-- Problem --
Make an exact copy of the entries below, with all images left out.

(Image comparison data)
# # # # # # #
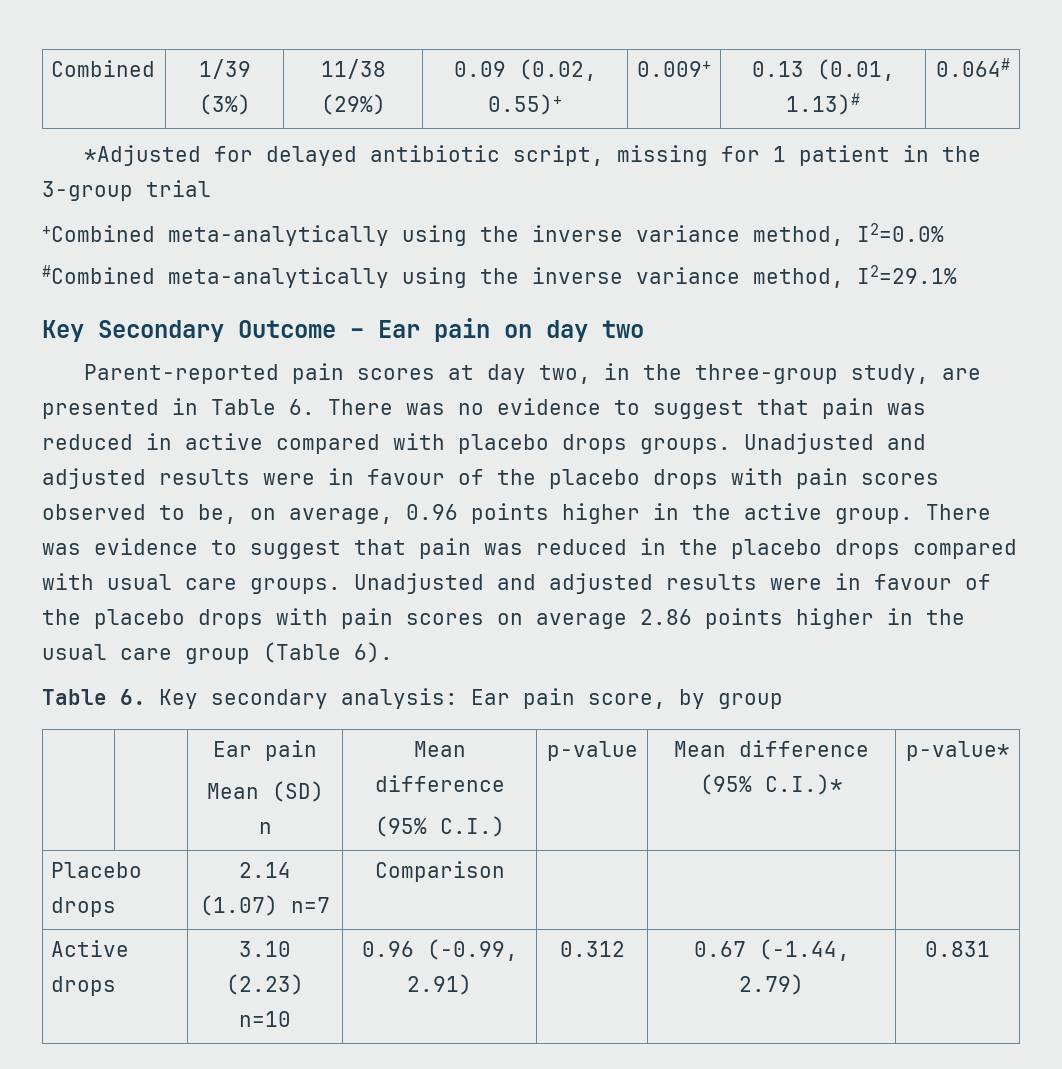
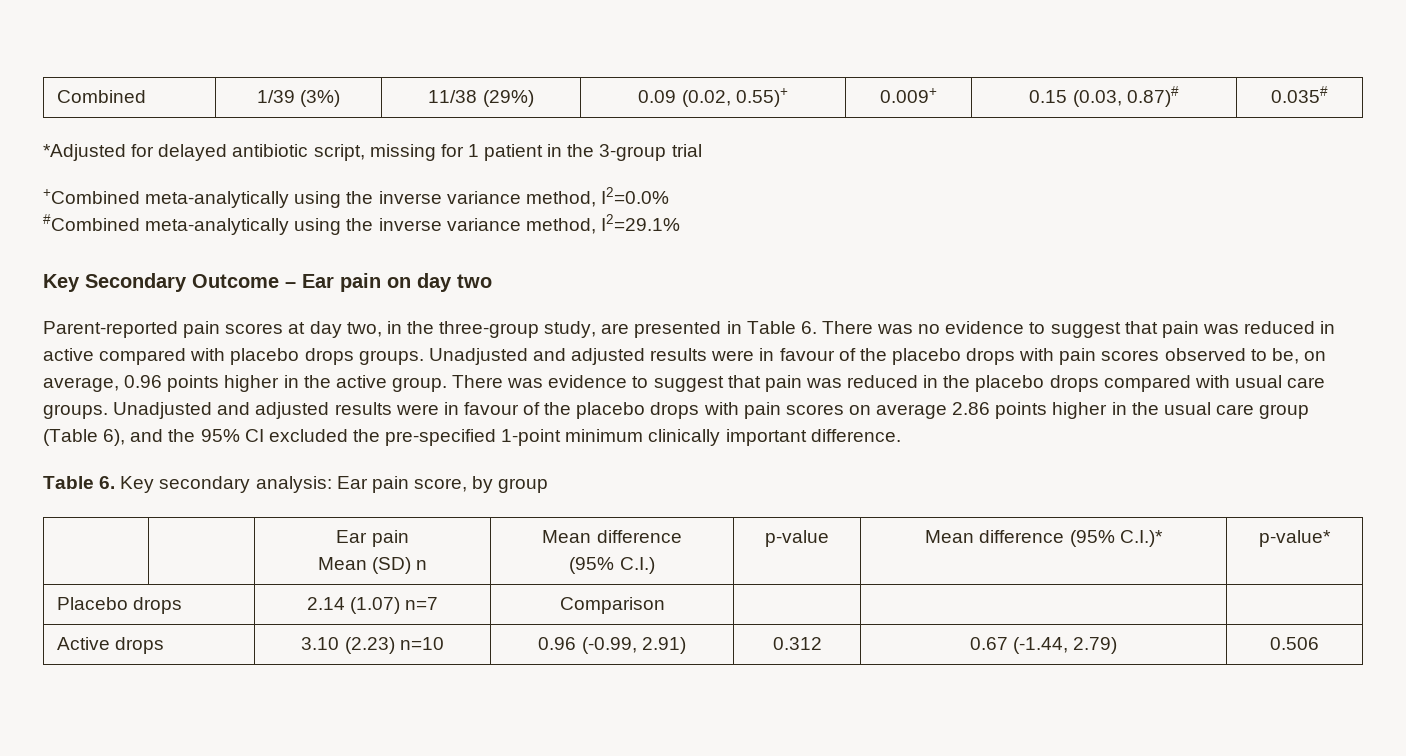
[751,59,895,81] [786,93,860,115] [935,58,1010,77] 0.13 (0.01, 1.13)# | 0.064# -> [1029,86,1179,107] [1271,86,1328,103] 0.15 (0.03, 0.87)# | 0.035#
[354,642,393,663] 6). -> [103,429,901,446] 6), and the 95% CI excluded the pre-specified 1-point minimum clinically important difference.
[925,941,990,957] 0.831 -> [1270,637,1319,650] 0.506

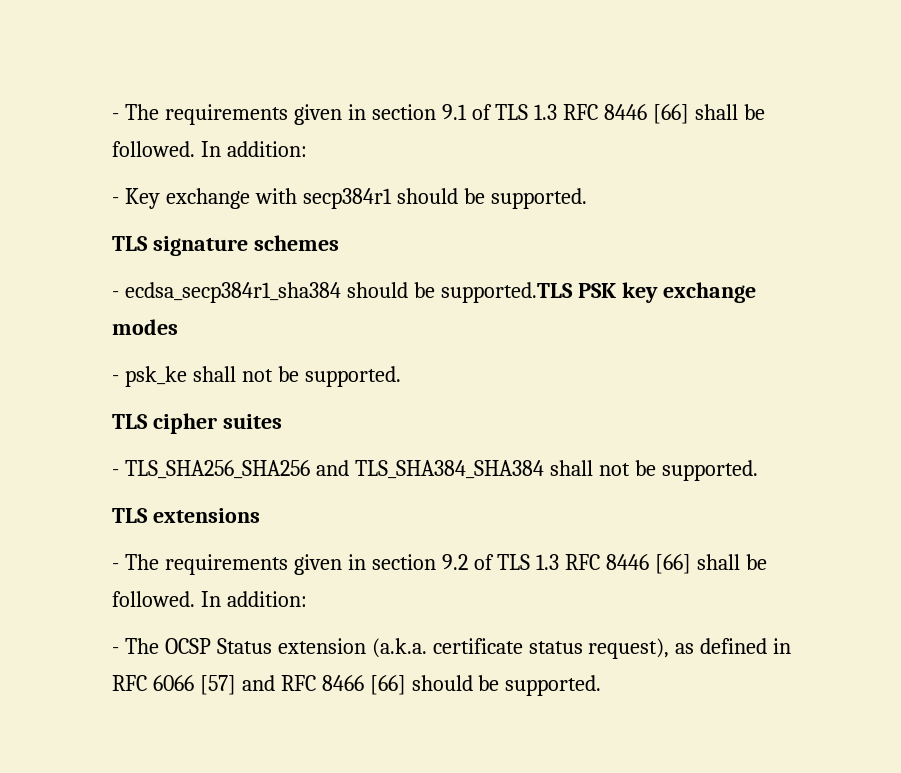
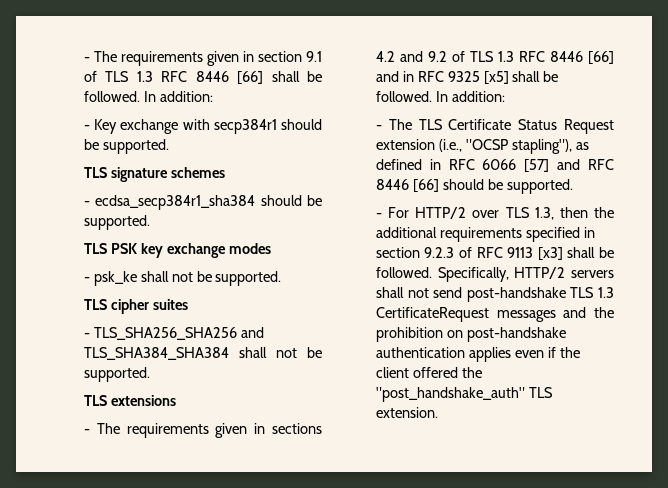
[440,282,573,303] supported.TLS -> [83,215,150,230] [83,243,107,254] supported. // TLS
[371,554,436,570] section -> [272,423,322,434] [375,51,423,62] sections 4.2 and
(692, 564) none -> [375,71,509,84] and in RFC 9325 [x5]
[164,638,670,659] OCSP Status extension (a.k.a. certificate status request), -> [418,119,614,134] [375,139,572,154] TLS Certificate Status Request extension (i.e., "OCSP stapling"),
[321,675,364,691] 8466 -> [375,179,409,190] 8446
(602, 685) none -> [375,207,614,220] [375,227,595,242] [375,247,614,260] [375,267,614,282] [375,287,614,302] [375,307,614,322] [375,327,566,342] [375,347,580,362] [375,367,482,378] [375,387,553,402] [375,407,438,418] // - For HTTP/2 over TLS 1.3, then the additional requirements specified in section 9.2.3 of RFC 9113 [x3] shall be followed. Specifically, HTTP/2 servers shall not send post-handshake TLS 1.3 CertificateRequest messages and the prohibition on post-handshake authentication applies even if the client offered the "post_handshake_auth" TLS extension.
# # # # # # #
-- Exercise solution --
[751,59,895,81] [786,93,860,115] [935,58,1010,77] 0.13 (0.01, 1.13)# | 0.064# -> [1029,86,1179,107] [1271,86,1328,103] 0.15 (0.03, 0.87)# | 0.035#
[354,642,393,663] 6). -> [103,429,901,446] 6), and the 95% CI excluded the pre-specified 1-point minimum clinically important difference.
[925,941,990,957] 0.831 -> [1270,637,1319,650] 0.506

[440,282,573,303] supported.TLS -> [83,215,150,230] [83,243,107,254] supported. // TLS
[371,554,436,570] section -> [272,423,322,434] [375,51,423,62] sections 4.2 and
(692, 564) none -> [375,71,509,84] and in RFC 9325 [x5]
[164,638,670,659] OCSP Status extension (a.k.a. certificate status request), -> [418,119,614,134] [375,139,572,154] TLS Certificate Status Request extension (i.e., "OCSP stapling"),
[321,675,364,691] 8466 -> [375,179,409,190] 8446
(602, 685) none -> [375,207,614,220] [375,227,595,242] [375,247,614,260] [375,267,614,282] [375,287,614,302] [375,307,614,322] [375,327,566,342] [375,347,580,362] [375,367,482,378] [375,387,553,402] [375,407,438,418] // - For HTTP/2 over TLS 1.3, then the additional requirements specified in section 9.2.3 of RFC 9113 [x3] shall be followed. Specifically, HTTP/2 servers shall not send post-handshake TLS 1.3 CertificateRequest messages and the prohibition on post-handshake authentication applies even if the client offered the "post_handshake_auth" TLS extension.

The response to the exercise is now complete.